Human pose images with coordinates:
╔══

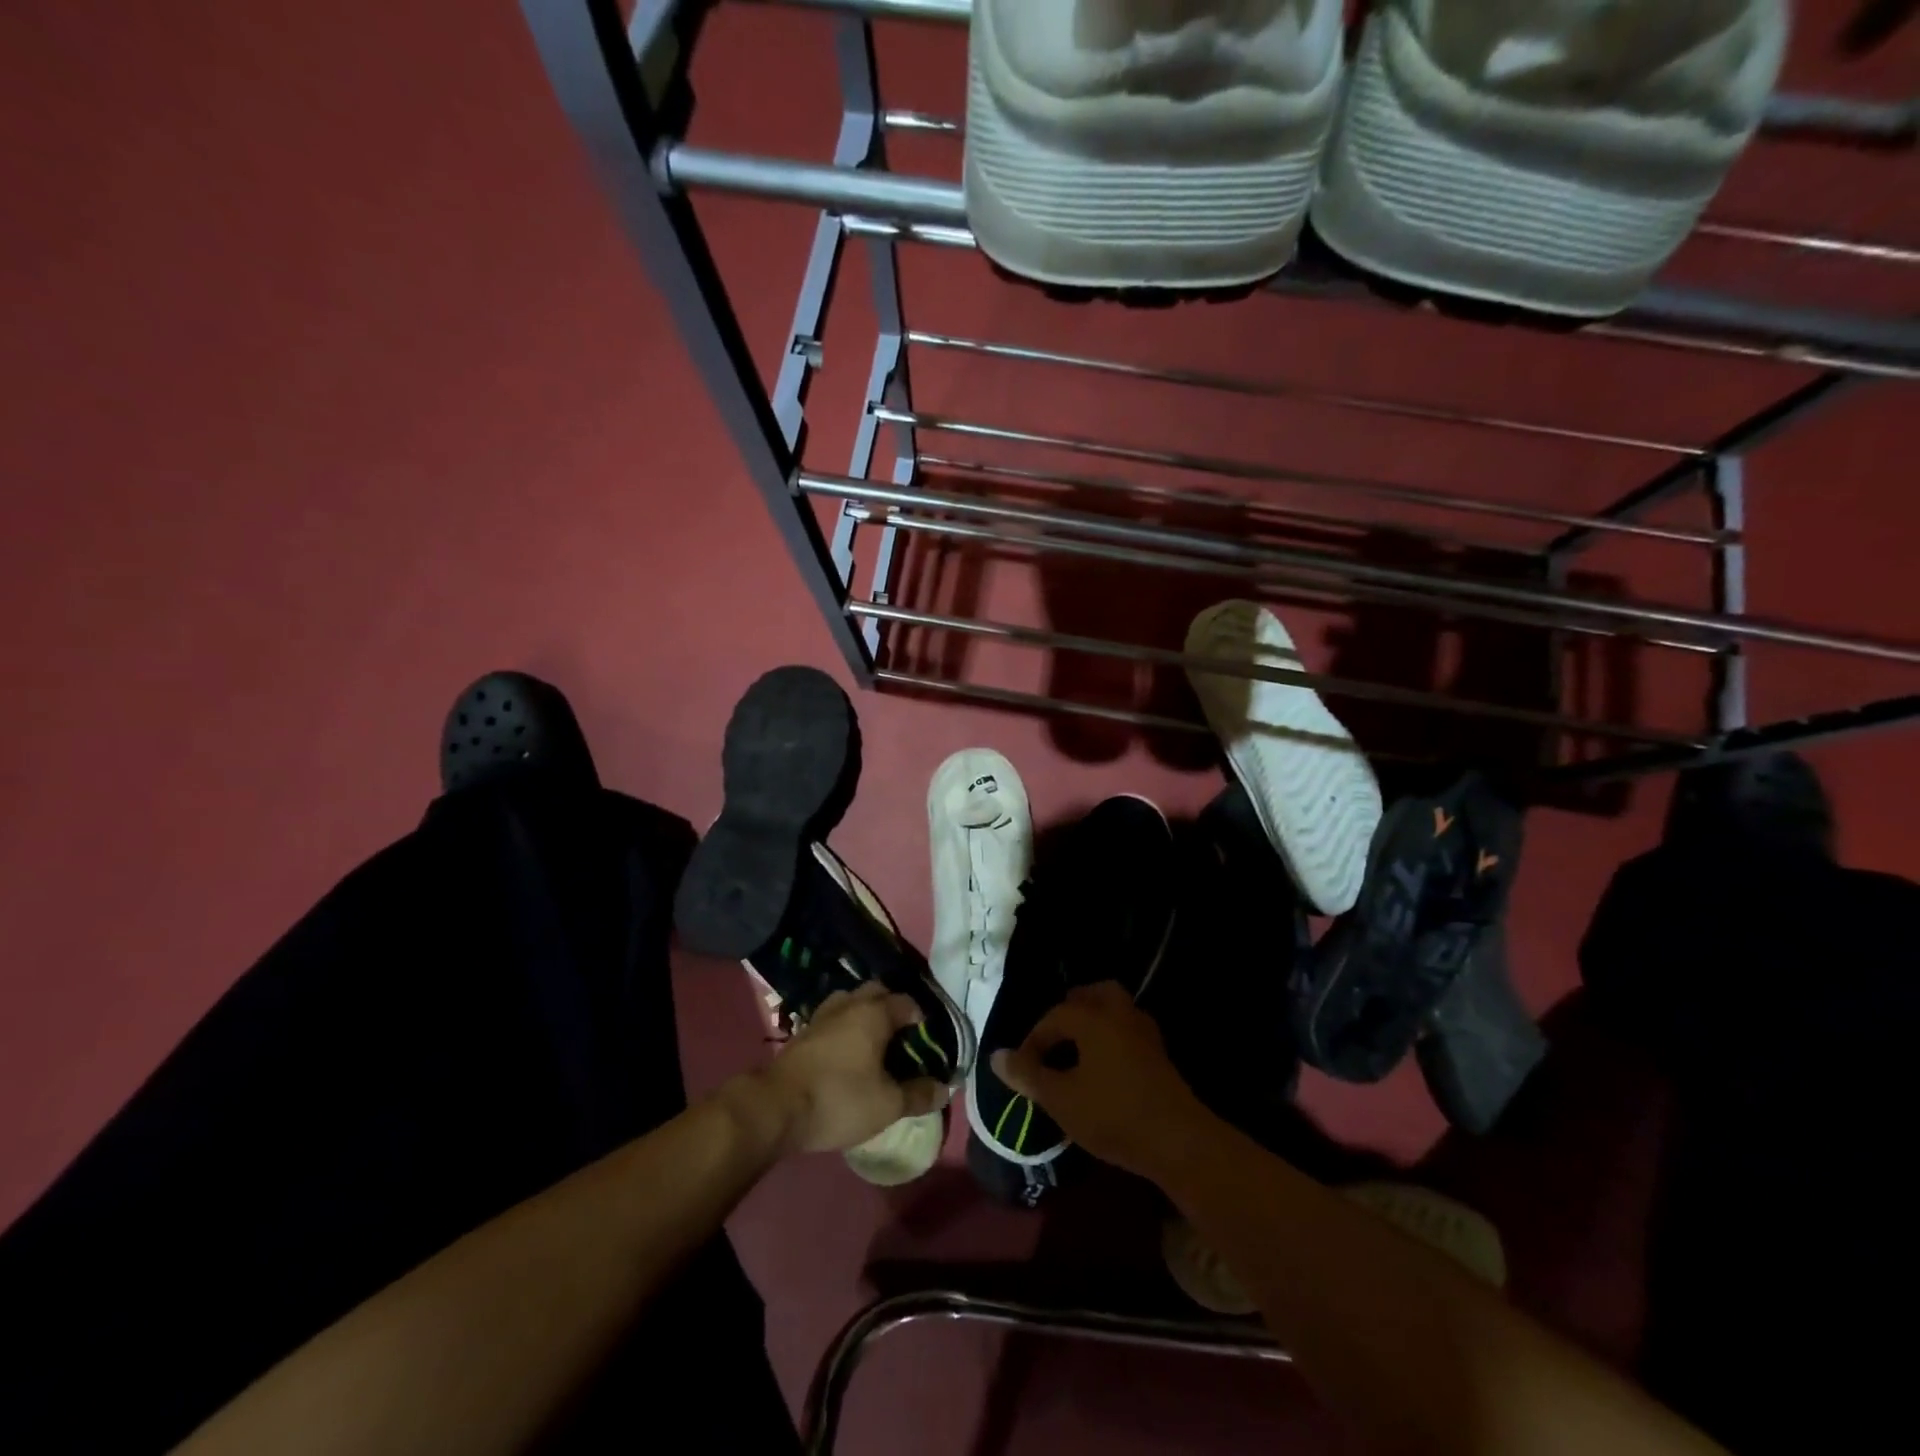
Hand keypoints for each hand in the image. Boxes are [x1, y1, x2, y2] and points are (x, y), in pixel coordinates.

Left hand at [762, 983, 949, 1153]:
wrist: (776, 1107)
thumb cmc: (839, 1099)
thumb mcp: (887, 1105)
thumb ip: (919, 1095)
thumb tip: (946, 1087)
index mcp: (875, 1012)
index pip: (908, 1003)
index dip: (923, 1020)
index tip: (929, 1041)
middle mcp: (850, 1003)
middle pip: (878, 992)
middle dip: (893, 1007)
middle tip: (904, 1037)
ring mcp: (823, 1015)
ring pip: (852, 1001)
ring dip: (866, 1013)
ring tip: (876, 1041)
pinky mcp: (804, 1032)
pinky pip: (834, 1018)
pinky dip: (846, 1026)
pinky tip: (848, 1051)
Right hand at [992, 982, 1208, 1180]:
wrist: (1178, 1141)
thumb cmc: (1113, 1114)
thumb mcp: (1060, 1099)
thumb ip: (1028, 1075)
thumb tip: (997, 1055)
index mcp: (1093, 1017)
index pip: (1053, 1017)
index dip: (1033, 1041)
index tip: (1023, 1070)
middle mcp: (1120, 1013)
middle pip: (1093, 995)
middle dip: (1071, 1011)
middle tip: (1055, 1039)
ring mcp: (1144, 1032)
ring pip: (1115, 1010)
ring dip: (1094, 1023)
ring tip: (1077, 1053)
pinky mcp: (1159, 1054)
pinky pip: (1128, 1031)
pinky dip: (1112, 1038)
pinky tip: (1103, 1068)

╚══

Print the data once more without any change, skipping each picture.

Hand keypoints for each hand in the image. Boxes are [x1, y1, x2, y2] and points are (x, y), in pixel coordinates.

Left hand at [762, 983, 949, 1153]:
wrist: (776, 1107)
thumb cmc: (839, 1099)
thumb mcp: (887, 1105)
thumb ip: (919, 1095)
thumb tip: (946, 1087)
index mcp: (875, 1012)
index pip: (908, 1003)
index dip: (923, 1020)
index tip: (929, 1041)
middle mcp: (850, 1003)
middle pip: (878, 992)
middle dip: (893, 1007)
middle tip: (904, 1037)
ring mcp: (823, 1015)
ring pip: (852, 1001)
ring dip: (866, 1013)
ring tip: (876, 1041)
pinky mcp: (804, 1032)
pinky pip: (834, 1018)
pinky dip: (846, 1026)
pinky tip: (848, 1051)
Right hand at [992, 982, 1208, 1180]:
wrist: (1178, 1141)
thumb cmc: (1113, 1114)
thumb mcp: (1060, 1099)
thumb ip: (1028, 1075)
thumb tip: (997, 1055)
index mcp: (1093, 1017)
index pip: (1053, 1017)
index dip: (1033, 1041)
index tip: (1023, 1070)
middle mcp: (1120, 1013)
middle pip: (1093, 995)
middle dip: (1071, 1011)
middle tip: (1055, 1039)
ring mcp: (1144, 1032)
ring pip: (1115, 1010)
ring dip: (1094, 1023)
ring tip: (1077, 1053)
pinky mcp: (1159, 1054)
pinky pip: (1128, 1031)
pinky dip: (1112, 1038)
pinky tip: (1103, 1068)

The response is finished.